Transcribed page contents
--------------------

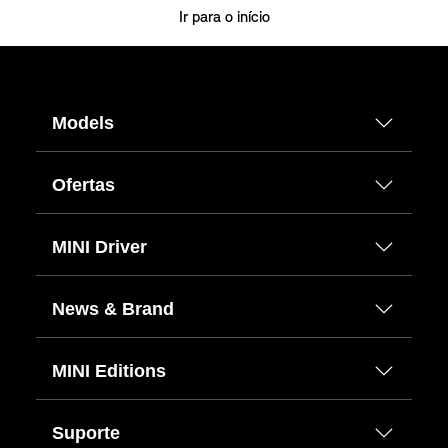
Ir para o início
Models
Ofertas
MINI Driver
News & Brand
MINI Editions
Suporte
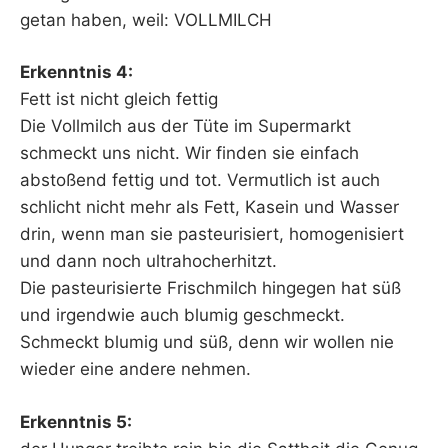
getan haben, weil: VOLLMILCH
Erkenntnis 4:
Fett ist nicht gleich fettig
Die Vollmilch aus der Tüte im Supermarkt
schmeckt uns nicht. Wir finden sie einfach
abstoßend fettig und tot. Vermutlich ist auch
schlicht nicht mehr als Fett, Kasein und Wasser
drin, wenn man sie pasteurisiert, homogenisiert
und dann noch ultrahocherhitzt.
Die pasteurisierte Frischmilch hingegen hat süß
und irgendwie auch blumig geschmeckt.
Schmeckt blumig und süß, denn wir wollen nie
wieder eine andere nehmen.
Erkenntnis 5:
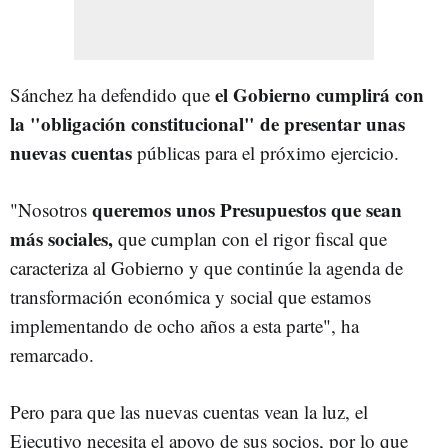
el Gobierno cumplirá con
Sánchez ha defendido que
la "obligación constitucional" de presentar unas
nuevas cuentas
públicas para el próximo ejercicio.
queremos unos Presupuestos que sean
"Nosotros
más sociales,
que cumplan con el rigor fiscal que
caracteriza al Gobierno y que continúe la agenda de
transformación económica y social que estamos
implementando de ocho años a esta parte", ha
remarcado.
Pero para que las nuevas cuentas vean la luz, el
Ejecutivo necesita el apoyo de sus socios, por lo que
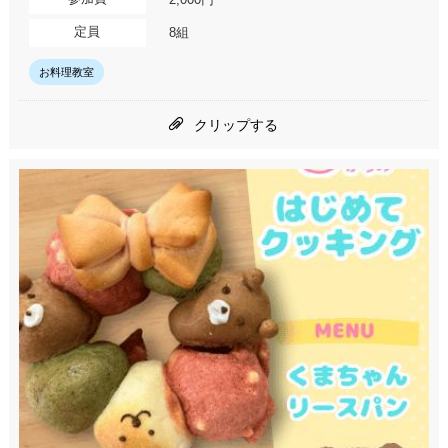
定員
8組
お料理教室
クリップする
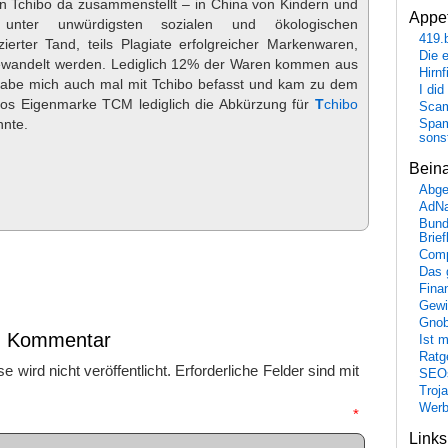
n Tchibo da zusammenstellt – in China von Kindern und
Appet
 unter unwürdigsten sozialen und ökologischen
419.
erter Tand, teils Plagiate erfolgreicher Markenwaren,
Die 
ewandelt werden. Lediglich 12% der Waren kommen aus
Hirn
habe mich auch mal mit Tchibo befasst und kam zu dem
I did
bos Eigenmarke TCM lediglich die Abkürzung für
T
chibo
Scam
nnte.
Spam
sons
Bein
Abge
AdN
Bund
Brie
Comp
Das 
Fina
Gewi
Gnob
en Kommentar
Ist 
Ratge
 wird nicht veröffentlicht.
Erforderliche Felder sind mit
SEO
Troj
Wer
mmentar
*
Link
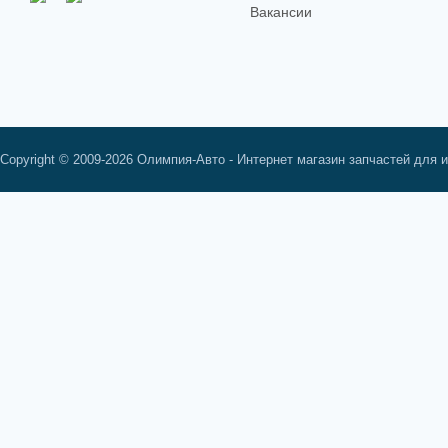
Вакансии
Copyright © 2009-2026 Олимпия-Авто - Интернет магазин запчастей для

--------------------

## [Work to complete]
Reproduce these records exactly, but not the pictures.

## [Exercise answer]
Ir para o início
Models
Ofertas
MINI Driver
News & Brand
MINI Editions
Suporte
getan haben, weil: VOLLMILCH
Erkenntnis 4:
Fett ist nicht gleich fettig
Die Vollmilch aus der Tüte im Supermarkt
schmeckt uns nicht. Wir finden sie einfach
abstoßend fettig und tot. Vermutlich ist auch
schlicht nicht mehr als Fett, Kasein und Wasser
drin, wenn man sie pasteurisiert, homogenisiert
und dann noch ultrahocherhitzt.
Die pasteurisierte Frischmilch hingegen hat süß
und irgendwie auch blumig geschmeckt.
Schmeckt blumig und süß, denn wir wollen nie
wieder eine andere nehmen.
Erkenntnis 5:
el Gobierno cumplirá con
Sánchez ha defendido que
la "obligación constitucional" de presentar unas
nuevas cuentas
públicas para el próximo ejercicio.
queremos unos Presupuestos que sean
"Nosotros
más sociales,
que cumplan con el rigor fiscal que
caracteriza al Gobierno y que continúe la agenda de
transformación económica y social que estamos
implementando de ocho años a esta parte", ha
remarcado.
Pero para que las nuevas cuentas vean la luz, el
Ejecutivo necesita el apoyo de sus socios, por lo que
定員
8組
お料理教室
クリップする
n Tchibo da zusammenstellt – in China von Kindern und
Appet
 unter unwürdigsten sozialen und ökologischen
419.
erter Tand, teils Plagiate erfolgreicher Markenwaren,
Die 
ewandelt werden. Lediglich 12% der Waren kommen aus
Hirn
habe mich auch mal mit Tchibo befasst und kam zu dem
I did
bos Eigenmarke TCM lediglich die Abkürzung für
T
chibo
Scam
nnte.
Spam
sons
Bein
Abge
AdN
Bund
Brie
Comp
Das 
Fina
Gewi
Gnob
en Kommentar
Ist 
Ratge
 wird nicht veröffentlicht.
Erforderliche Felder sind mit
SEO
Troj
Wer
mmentar
*
Link
Вакансии
Copyright © 2009-2026 Олимпия-Авто - Интернет магазин запчастей для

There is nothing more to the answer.